Interpreting unbiased comparisons:
Taking account of the play of chance
When two treatments are compared, any differences in outcome may simply
be caused by the play of chance. For example, take a comparison of a new
treatment with a standard treatment in which 4 people improved with the
former and 6 people improved with the latter. It would clearly be wrong
to conclude confidently that the new treatment was worse than the standard
treatment: these results might simply reflect the play of chance. If the
comparison was repeated, the numbers of patients who improved might be
reversed (6 against 4), or come out the same (5 against 5), or in some
other ratio.
If, however, 40 people improved with the new treatment and 60 with the
standard treatment, chance becomes a less likely explanation for the difference.
And if 400 people improved with the new treatment and 600 with the standard
treatment, it would be clear that the new treatment was indeed very likely
to be worse than the standard. The way to reduce the likelihood of being
misled by the play of chance in treatment comparisons is thus to ensure
that fair tests include sufficiently large numbers of people who experience
the outcomes one hopes to influence, such as improvement or deterioration.

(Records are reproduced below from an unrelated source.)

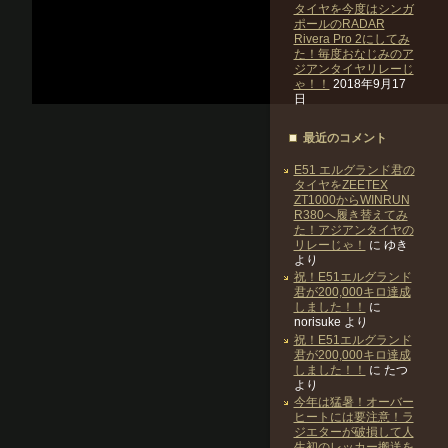
タイヤを今度はシンガ
ポールのRADAR
Rivera Pro 2にしてみ
た！毎度おなじみのア
ジアンタイヤリレーじ
ゃ！！
2018年9月17
日
最近のコメント
E51 エルグランド君の
タイヤをZEETEX
ZT1000からWINRUN
R380へ履き替えてみ
た！アジアンタイヤの
リレーじゃ！
に
ゆき
より
祝！E51エルグランド
君が200,000キロ達成
しました！！
に
norisuke
より
祝！E51エルグランド
君が200,000キロ達成
しました！！
に
たつ
より
今年は猛暑！オーバー
ヒートには要注意！ラ
ジエターが破損して人
生初のレッカー搬送を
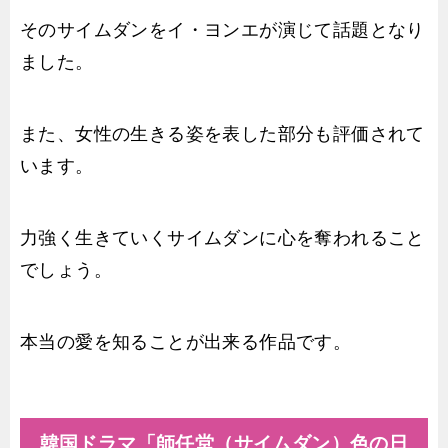
そのサイムダンをイ・ヨンエが演じて話題となり
ました。
また、女性の生きる姿を表した部分も評価されて
います。
力強く生きていくサイムダンに心を奪われること
でしょう。
本当の愛を知ることが出来る作品です。
韓国ドラマ「師任堂（サイムダン）色の日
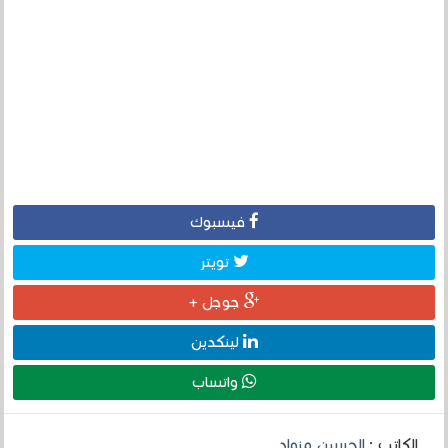
فيسبوك
تويتر
جوجل +
لينكدين
واتساب
الكاتب :
الحسين مزواد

In some circumstances very large numbers of people – thousands
and sometimes tens of thousands - need to participate in fair tests to
obtain reliable estimates of treatment effects. Large numbers of participants
are necessary, for example, if the treatment outcomes of interest are
rare – for example, heart attacks and strokes among apparently healthy
middle-aged women using hormone replacement therapy (HRT). Large numbers
are also needed if moderate but important effects of treatments are to
be detected reliably – for example, a reduction by 20 per cent in
the risk of early death among people having heart attacks.
To assess the role that chance may have played in the results of fair
tests, researchers use 'tests of statistical significance'. When statisticians
and others refer to ‘significant differences’ between treatments,
they are usually referring to statistical significance. Statistically
significant differences between treatments are not necessarily of any practical importance. But tests of statistical significance
are important nevertheless because they help us to avoid mistaken conclusions
that real differences in treatments exist when they don't - sometimes
referred to as Type I errors.
It is also important to take account of a sufficiently large number of
outcomes of treatment to avoid a far more common danger – concluding
that there are no differences between treatments when in fact there are.
These mistakes are sometimes referred to as Type II errors. Thomas Graham
Balfour was aware of this latter danger when he interpreted the results
of his test of claims that belladonna could prevent the orphans under
his care developing scarlet fever (Balfour
1854). Two out of 76 boys allocated to receive belladonna developed
scarlet fever compared with 2 out of 75 boys who did not receive the drug.
Balfour noted that "the numbers are too small to justify deductions
as to the prophylactic power of belladonna". If more of the boys
had developed scarlet fever, Balfour might have been able to reach a more
confident conclusion about the possible effects of belladonna. Instead,
he simply noted that 4 cases of scarlet fever among 151 boys was too small
a number to reach a confident conclusion.
One approach that reduces the likelihood that we will be misled by chance
effects involves estimating a range of treatment differences within which
the real differences are likely to lie (Gavarret 1840; Huth 2006). These range estimates are known
as confidence intervals. As illustrated in the opening paragraph of this
essay, repeating a treatment comparison is likely to yield varying estimates
of the differential effects of treatments on outcomes, particularly if
the estimates are based on small numbers of outcomes. Confidence intervals
take account of this variation. Confidence intervals are more informative than mere tests of statistical significance, and thus more helpful in reducing the likelihood that we will be misled by the play of chance.
Statistical tests and confidence intervals - whether for analysis of
individual studies, or in meta-analysis
of a number of separate but similar studies - help us to take account
of the play of chance and avoid concluding that treatment effects and
differences exist when they don’t, and don't exist when they do.
Reference
Balfour TG (1854). Quoted in West C. Lectures on the Diseases of Infancy
and Childhood. London, Longman, Brown, Green and Longmans, p 600.
Gavarret LDJ (1840). Principes généraux de statistique médicale: ou développement des règles qui doivent présider à son emploi. Paris: Bechet jeune & Labé.
Huth EJ (2006). Jules Gavarret’s Principes Généraux de Statistique Médicale: a pioneering text on the statistical analysis of the results of treatments.